The Whiterock Narrows section in the Ninemile Formation of Nevada was the initial suggestion for the GSSP of the third stage, but a 2001 review of the site revealed that its local conodont fauna was misaligned with wider graptolite zonation. In its place, two formal GSSP candidates were proposed. The Niquivil section of Argentina used another widespread species, Protoprioniodus (Cooperignathus) aranda, as a proxy for B. triangularis, T. laevis, and graptolites, which were absent from the section. The Huanghuachang section of China hosted a more diverse fauna of index fossils, including Baltoniodus triangularis and biostratigraphically useful graptolites and chitinozoans. The Huanghuachang section was approved as the GSSP for the third stage in 2006, and was ratified by the ICS in 2007.

=== Naming ===
The Dapingian is named after Daping, a village that lies near the Dapingian GSSP at Huanghuachang. The Chenjiahe section, an outcrop with similar rocks, can be found 5 km to the north of the Huanghuachang section. The name of the Dapingian stage was introduced in June 2007 and approved alongside the stage's ratification, beating out earlier suggestions such as "Volkhovian" and "Huanghuachangian".

==Global Boundary Stratotype Section and Point==

The Global Boundary Stratotype Section and Point (GSSP) of the Dapingian is the Huanghuachang section, in Huanghuachang, Yichang, China. It is an outcrop of the Dawan Formation. The lower boundary is defined as the first appearance of the conodont species Baltoniodus triangularis in the type section. Radiometric dating has constrained the Floian-Dapingian boundary at million years ago. The exact boundary lies 10.57 m above the base of Dawan Formation.

==Regional stages==
The Dapingian overlaps with the upper part of the Arenig, a geologic stage used in England. It is also equivalent to the lower part of the North American Whiterockian stage, most of the Baltic/Russian Volkhov stage, and the Castlemainian and Yapeenian stages which have been used in Australia.
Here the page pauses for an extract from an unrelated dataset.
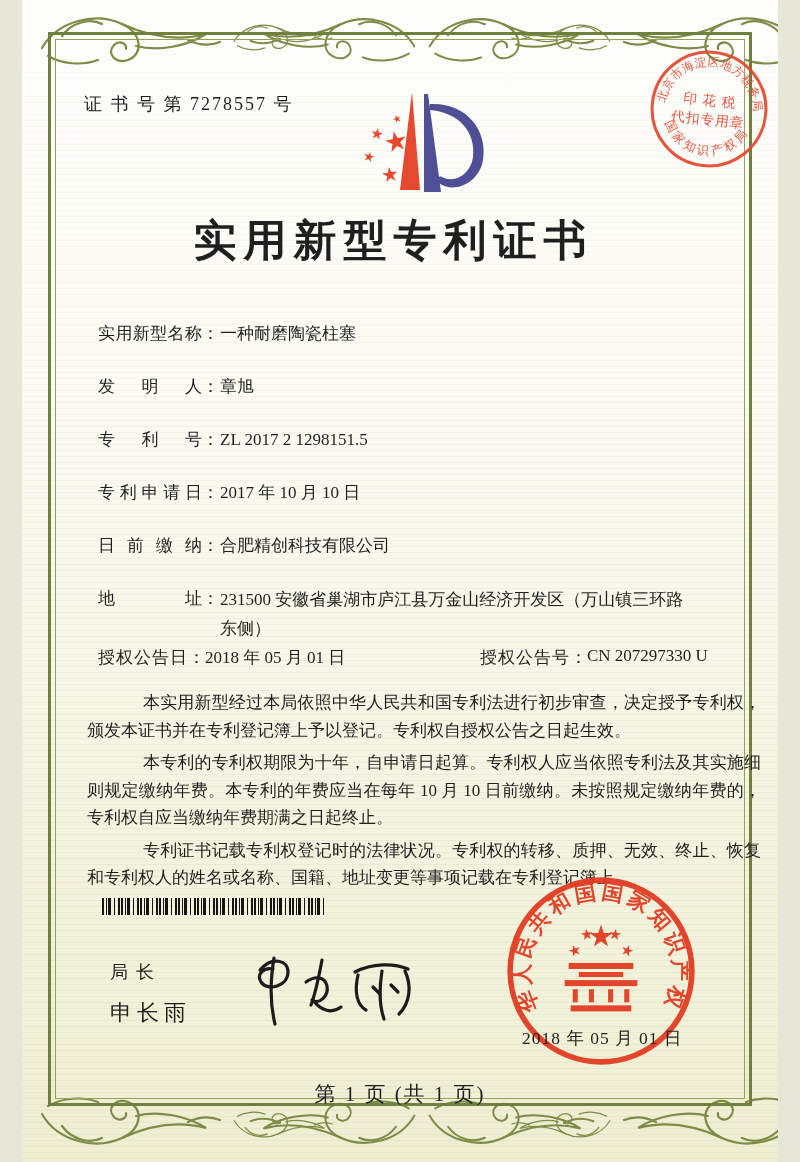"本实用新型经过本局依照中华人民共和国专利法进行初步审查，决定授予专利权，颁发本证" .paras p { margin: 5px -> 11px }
In Baltoscandia, especially in the East Baltic, the global stage boundary corresponds to the bases of the Megistaspis polyphemus Trilobite Zone and probably Isograptus victoriae victoriae Graptolite Zone.

== Ocean and climate ==
At the beginning of the Dapingian, there was a drop in sea level of 70–80 m, which is reflected in the rocks as a well-developed hardground surface in Baltoscandia. Changes in sea level during Dapingian age appear to be associated with short pulses of cooling, which have become a harbinger of much colder climate in the next Darriwilian age. At the end of the Dapingian, continental ice was growing with small changes in volume caused by changes in the Earth's orbit.

== Major events ==
The Great Ordovician Biodiversification Event (GOBE) lasted in the Dapingian. Fan et al. (2020) define GOBE as a 20 Myr interval that began in the Tremadocian and ended in the late Dapingian, although other researchers have suggested different temporal limits.
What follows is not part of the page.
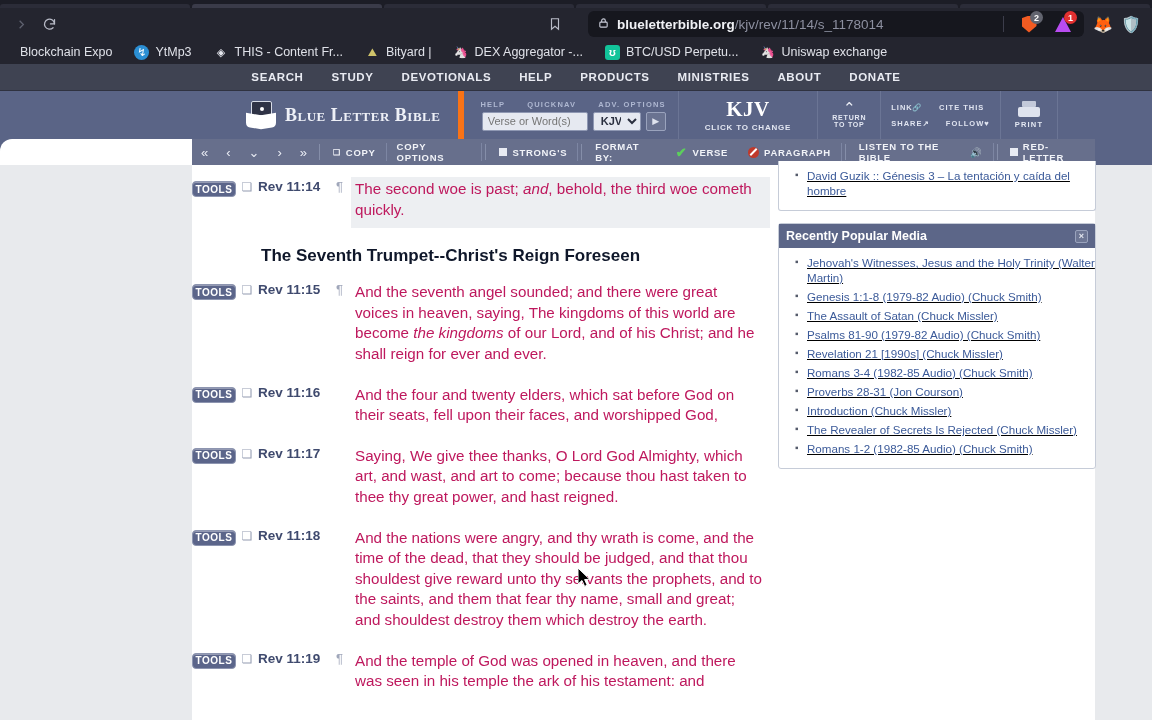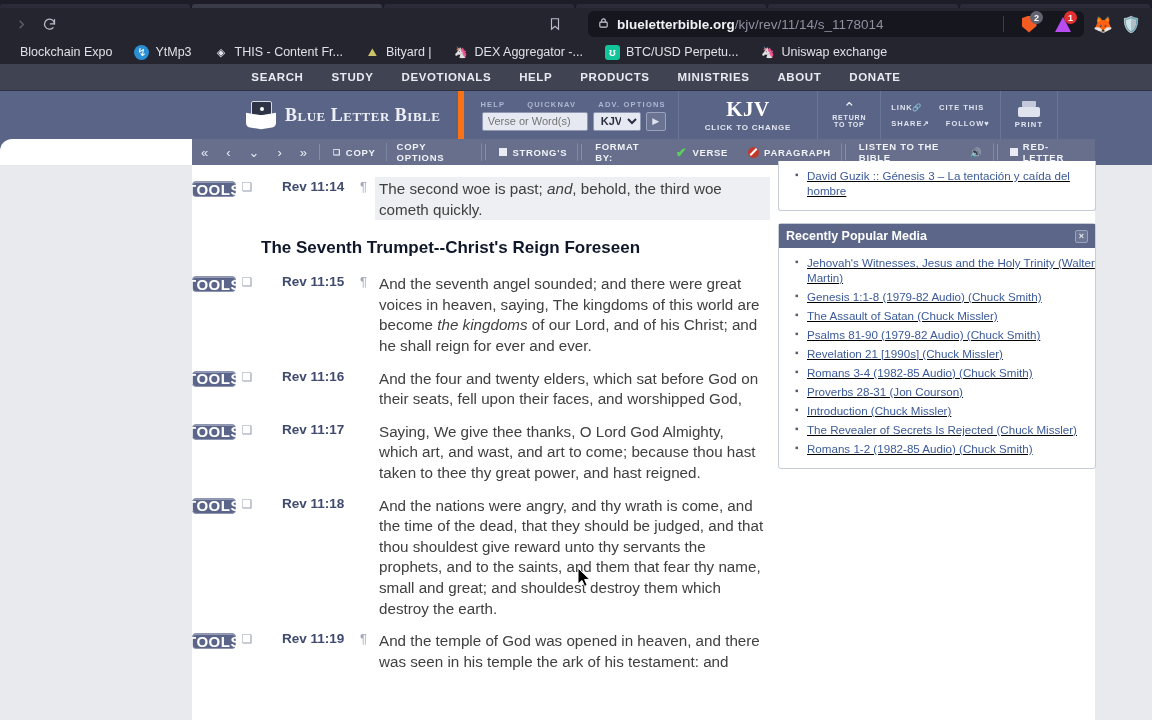"TOOLS" .tools-btn { font-size: 15px -> 10px }
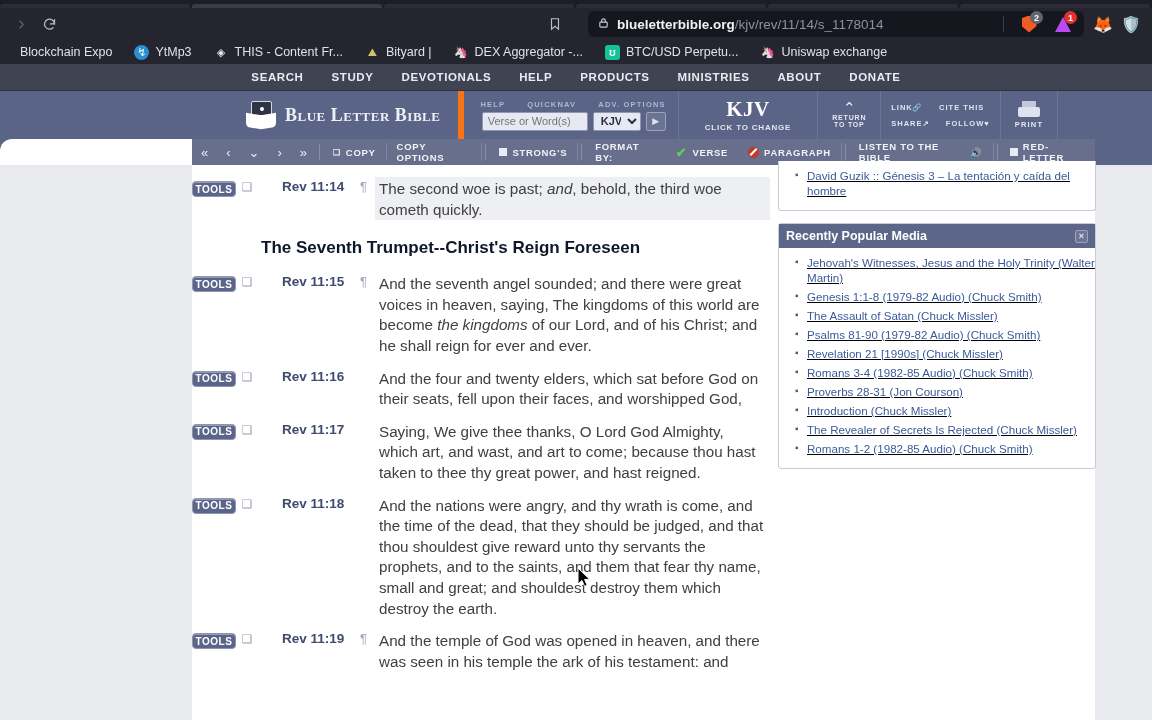"Rev 11:14" .vref { margin-left: 24px -> none }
The extensive transgression associated with rapid tectonic subsidence, occurred at the end of the Dapingian in the Southern Urals.

The Komstad Regressive Event roughly corresponds to the Dapingian.

== Paleontology ==
Funeralaspis, the oldest named odontopleurine trilobite, was discovered in the Dapingian of the Antelope Valley Formation in Inyo County, California.
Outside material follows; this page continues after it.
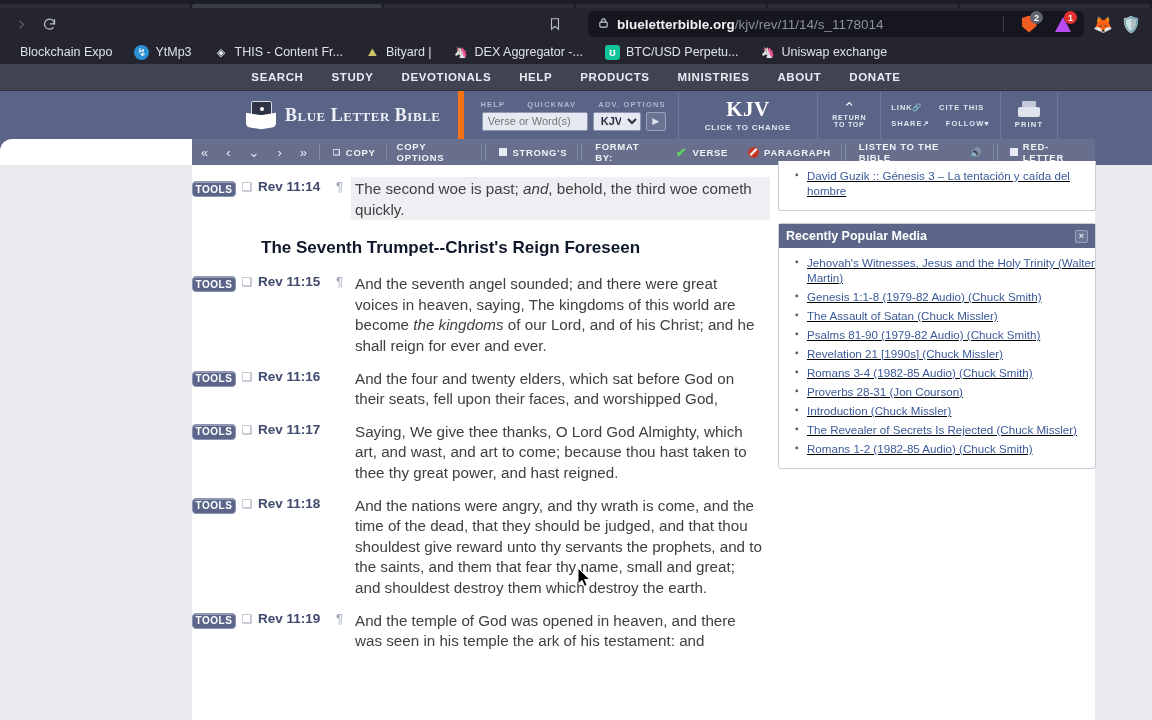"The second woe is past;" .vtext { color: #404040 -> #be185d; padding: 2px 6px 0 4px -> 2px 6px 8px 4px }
Since the Dapingian, there has been a connection between the Afro-European part of Gondwana and Baltica, which is confirmed by the discovery of fossils of cornutan stylophorans Phyllocystis in these regions. Planopora, the oldest сystoporate bryozoan to form erect, bifoliate colonies, is known from the Dapingian of the Baltic paleobasin, Leningrad Oblast, Russia.